Kalea Moore

Personal information
- Full name: Kalea Moore
- Born: 27 March 2003 (age 23) Greenwich, Greater London, England
- Batting: Right-handed
- Bowling: Right-arm off break
- Role: All-rounder

Domestic team information
- 2019–2024: Kent
- 2021–2024: South East Stars
- 2021–2022: Northern Superchargers
- 2023–2024: Southern Brave
- 2025–present: Surrey
- 2025–present: Oval Invincibles

Career statistics
| Competition | WLA | WT20 |
| Matches | 27 | 64 |
| Runs scored | 289 | 324 |
| Batting average | 17.00 | 16.20 |
| 100s/50s | 0/1 | 0/1 |
| Top score | 52* | 57* |
| Balls bowled | 894 | 968 |
| Wickets | 25 | 51 |
| Bowling average | 28.72 | 21.17 |
| 5 wickets in innings | 0 | 0 |
| 10 wickets in match | 0 | 0 |
| Best bowling | 3/10 | 4/10 |
| Catches/stumpings | 6/– | 14/– |
- Source: CricketArchive, 18 October 2024

= Kalea Moore =

English cricketer

Kalea Moore (born 27 March 2003) is an English cricketer who currently plays for Surrey and Oval Invincibles. An all-rounder, she is a right-arm off break bowler and right-handed batter. She has previously played for Kent, South East Stars and Northern Superchargers.

==Early life==
Moore was born on 27 March 2003 in Greenwich, Greater London. She attended St Lawrence College, Ramsgate.

==Domestic career==
Moore made her county debut in 2019, for Kent against Yorkshire. That season, she took 4 wickets in the County Championship and 4 wickets in the Twenty20 Cup, helping Kent win their 8th Championship title. In 2021, she was Kent's leading wicket-taker in the Twenty20 Cup with 9 wickets at an average of 15.77, helping her side to win the South East Group. At the end of the season, she was named as Kent's Women's Club Player of the Year. She played eight matches for Kent in the 2022 Women's Twenty20 Cup, taking eight wickets at an average of 20.50. She played two matches for the side in the 2023 Women's Twenty20 Cup, including taking 4/10 against Oxfordshire.
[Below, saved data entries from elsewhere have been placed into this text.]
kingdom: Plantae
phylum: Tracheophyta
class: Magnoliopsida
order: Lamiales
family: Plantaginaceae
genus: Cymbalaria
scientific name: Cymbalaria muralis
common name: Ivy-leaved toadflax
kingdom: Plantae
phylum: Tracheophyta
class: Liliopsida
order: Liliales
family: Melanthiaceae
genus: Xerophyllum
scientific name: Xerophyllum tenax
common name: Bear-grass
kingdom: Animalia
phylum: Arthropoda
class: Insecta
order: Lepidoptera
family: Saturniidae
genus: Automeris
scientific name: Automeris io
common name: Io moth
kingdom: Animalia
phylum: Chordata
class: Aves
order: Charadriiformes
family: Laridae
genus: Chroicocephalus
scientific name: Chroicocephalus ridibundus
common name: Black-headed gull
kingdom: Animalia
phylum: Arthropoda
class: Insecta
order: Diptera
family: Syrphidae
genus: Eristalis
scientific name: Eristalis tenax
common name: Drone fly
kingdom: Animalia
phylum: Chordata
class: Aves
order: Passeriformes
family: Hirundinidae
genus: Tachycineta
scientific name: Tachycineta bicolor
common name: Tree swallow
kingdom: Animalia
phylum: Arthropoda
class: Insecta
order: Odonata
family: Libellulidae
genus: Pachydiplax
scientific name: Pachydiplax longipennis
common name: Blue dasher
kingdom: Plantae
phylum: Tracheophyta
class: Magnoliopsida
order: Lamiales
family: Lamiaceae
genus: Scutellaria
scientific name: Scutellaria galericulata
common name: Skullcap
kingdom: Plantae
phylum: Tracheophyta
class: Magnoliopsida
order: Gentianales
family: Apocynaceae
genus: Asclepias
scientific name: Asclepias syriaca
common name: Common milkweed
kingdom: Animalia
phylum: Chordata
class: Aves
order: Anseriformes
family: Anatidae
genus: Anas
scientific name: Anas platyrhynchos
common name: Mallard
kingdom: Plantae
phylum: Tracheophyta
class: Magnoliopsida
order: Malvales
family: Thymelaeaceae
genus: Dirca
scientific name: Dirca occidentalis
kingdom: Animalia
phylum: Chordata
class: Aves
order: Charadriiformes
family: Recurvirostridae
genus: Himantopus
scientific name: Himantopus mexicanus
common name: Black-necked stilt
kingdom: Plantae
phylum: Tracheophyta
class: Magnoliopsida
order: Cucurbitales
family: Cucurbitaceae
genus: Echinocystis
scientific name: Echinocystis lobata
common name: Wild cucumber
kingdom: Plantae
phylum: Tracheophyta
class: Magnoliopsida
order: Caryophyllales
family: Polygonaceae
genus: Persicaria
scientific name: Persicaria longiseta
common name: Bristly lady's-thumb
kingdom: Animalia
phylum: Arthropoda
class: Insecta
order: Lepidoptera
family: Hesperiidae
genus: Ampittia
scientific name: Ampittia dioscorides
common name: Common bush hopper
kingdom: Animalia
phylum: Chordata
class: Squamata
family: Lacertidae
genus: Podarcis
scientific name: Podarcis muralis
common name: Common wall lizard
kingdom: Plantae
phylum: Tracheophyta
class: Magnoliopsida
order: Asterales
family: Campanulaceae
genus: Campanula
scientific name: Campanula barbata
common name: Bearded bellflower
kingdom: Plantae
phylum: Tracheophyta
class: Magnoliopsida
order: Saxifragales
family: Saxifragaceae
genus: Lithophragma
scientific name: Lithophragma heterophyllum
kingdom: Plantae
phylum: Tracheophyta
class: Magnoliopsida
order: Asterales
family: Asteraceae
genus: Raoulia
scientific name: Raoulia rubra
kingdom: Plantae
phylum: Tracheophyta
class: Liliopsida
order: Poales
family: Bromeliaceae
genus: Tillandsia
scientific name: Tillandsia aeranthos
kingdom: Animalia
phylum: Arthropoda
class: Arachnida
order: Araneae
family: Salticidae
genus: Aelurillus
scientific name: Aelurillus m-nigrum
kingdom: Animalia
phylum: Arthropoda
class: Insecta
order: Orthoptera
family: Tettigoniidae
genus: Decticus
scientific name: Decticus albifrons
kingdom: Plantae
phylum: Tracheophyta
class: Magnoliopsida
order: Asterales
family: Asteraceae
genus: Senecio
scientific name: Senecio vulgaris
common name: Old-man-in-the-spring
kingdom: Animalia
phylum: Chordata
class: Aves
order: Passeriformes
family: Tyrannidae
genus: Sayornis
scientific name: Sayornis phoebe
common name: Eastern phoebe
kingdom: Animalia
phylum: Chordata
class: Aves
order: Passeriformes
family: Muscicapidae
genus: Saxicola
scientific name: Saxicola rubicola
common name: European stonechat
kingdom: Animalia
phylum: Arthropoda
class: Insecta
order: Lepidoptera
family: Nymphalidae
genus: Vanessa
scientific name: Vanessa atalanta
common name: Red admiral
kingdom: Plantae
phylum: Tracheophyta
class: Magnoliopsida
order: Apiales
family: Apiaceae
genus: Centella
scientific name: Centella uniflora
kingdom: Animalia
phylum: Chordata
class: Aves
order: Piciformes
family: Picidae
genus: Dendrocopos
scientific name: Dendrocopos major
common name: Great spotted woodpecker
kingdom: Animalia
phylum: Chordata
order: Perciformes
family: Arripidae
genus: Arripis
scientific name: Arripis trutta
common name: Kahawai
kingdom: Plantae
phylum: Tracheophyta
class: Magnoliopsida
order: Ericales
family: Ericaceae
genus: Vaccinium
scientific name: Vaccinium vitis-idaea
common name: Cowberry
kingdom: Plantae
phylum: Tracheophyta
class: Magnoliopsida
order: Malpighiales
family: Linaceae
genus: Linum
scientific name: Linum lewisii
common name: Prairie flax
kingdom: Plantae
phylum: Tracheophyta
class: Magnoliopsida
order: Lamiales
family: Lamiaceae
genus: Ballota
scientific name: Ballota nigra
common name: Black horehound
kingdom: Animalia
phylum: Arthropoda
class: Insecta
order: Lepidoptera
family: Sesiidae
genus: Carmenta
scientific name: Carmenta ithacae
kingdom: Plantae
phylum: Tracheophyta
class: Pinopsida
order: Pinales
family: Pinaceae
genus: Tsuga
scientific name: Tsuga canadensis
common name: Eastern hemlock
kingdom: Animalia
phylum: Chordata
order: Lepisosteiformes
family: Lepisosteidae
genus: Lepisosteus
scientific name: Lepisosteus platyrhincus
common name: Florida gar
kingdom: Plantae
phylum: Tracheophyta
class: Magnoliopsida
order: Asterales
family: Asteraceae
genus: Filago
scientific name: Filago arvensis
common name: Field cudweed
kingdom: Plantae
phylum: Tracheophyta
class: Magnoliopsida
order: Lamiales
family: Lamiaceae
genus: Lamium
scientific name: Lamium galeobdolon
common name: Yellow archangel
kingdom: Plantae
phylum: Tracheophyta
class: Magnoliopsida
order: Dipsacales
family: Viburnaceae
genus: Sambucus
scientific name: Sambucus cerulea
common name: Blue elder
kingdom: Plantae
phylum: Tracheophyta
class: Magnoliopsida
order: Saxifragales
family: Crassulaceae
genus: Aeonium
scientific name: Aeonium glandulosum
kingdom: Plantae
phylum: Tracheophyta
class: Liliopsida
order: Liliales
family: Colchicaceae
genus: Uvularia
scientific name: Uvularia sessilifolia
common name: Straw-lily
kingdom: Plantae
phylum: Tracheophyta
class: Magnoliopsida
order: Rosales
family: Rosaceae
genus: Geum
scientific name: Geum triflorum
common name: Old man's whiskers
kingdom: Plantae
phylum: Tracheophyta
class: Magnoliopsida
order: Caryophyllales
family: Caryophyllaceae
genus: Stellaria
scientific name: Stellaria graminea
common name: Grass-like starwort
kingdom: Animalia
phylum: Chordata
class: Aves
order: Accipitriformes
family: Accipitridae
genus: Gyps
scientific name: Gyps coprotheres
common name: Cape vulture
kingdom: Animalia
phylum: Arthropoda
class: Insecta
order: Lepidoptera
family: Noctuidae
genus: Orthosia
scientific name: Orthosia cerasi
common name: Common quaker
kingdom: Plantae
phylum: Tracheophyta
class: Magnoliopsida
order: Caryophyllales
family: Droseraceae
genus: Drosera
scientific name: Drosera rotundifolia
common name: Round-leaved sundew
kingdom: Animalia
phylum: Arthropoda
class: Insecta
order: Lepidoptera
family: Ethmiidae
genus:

In 2021, Moore was named as part of the South East Stars squad for their upcoming season. She made her debut for the side in the opening match of the Charlotte Edwards Cup, against Lightning. She went on to play every match in the competition that season, taking 6 wickets at an average of 21.16, as her side won the competition. She also played three matches in the Rachael Heyhoe Flint Trophy, and took four wickets in five matches for Northern Superchargers in The Hundred. In 2022, she played seven matches for South East Stars in the 2022 Charlotte Edwards Cup, scoring 133 runs and taking eight wickets at an average of 8.50. She scored her maiden Twenty20 half-century against Western Storm, making 57*. Moore was again in the Northern Superchargers squad in The Hundred, but missed the competition, and the rest of the season for Stars, due to injury. At the end of the 2022 season, it was announced that Moore had signed her first professional contract with South East Stars.

In 2023, she played 11 matches for South East Stars, across the Rachael Heyhoe Flint Trophy and the Charlotte Edwards Cup, as well as taking 5 wickets in 9 matches for Southern Brave in The Hundred. In 2024, she played 22 matches for South East Stars, across the Rachael Heyhoe Flint Trophy and the Charlotte Edwards Cup, scoring one half-century and taking 21 wickets.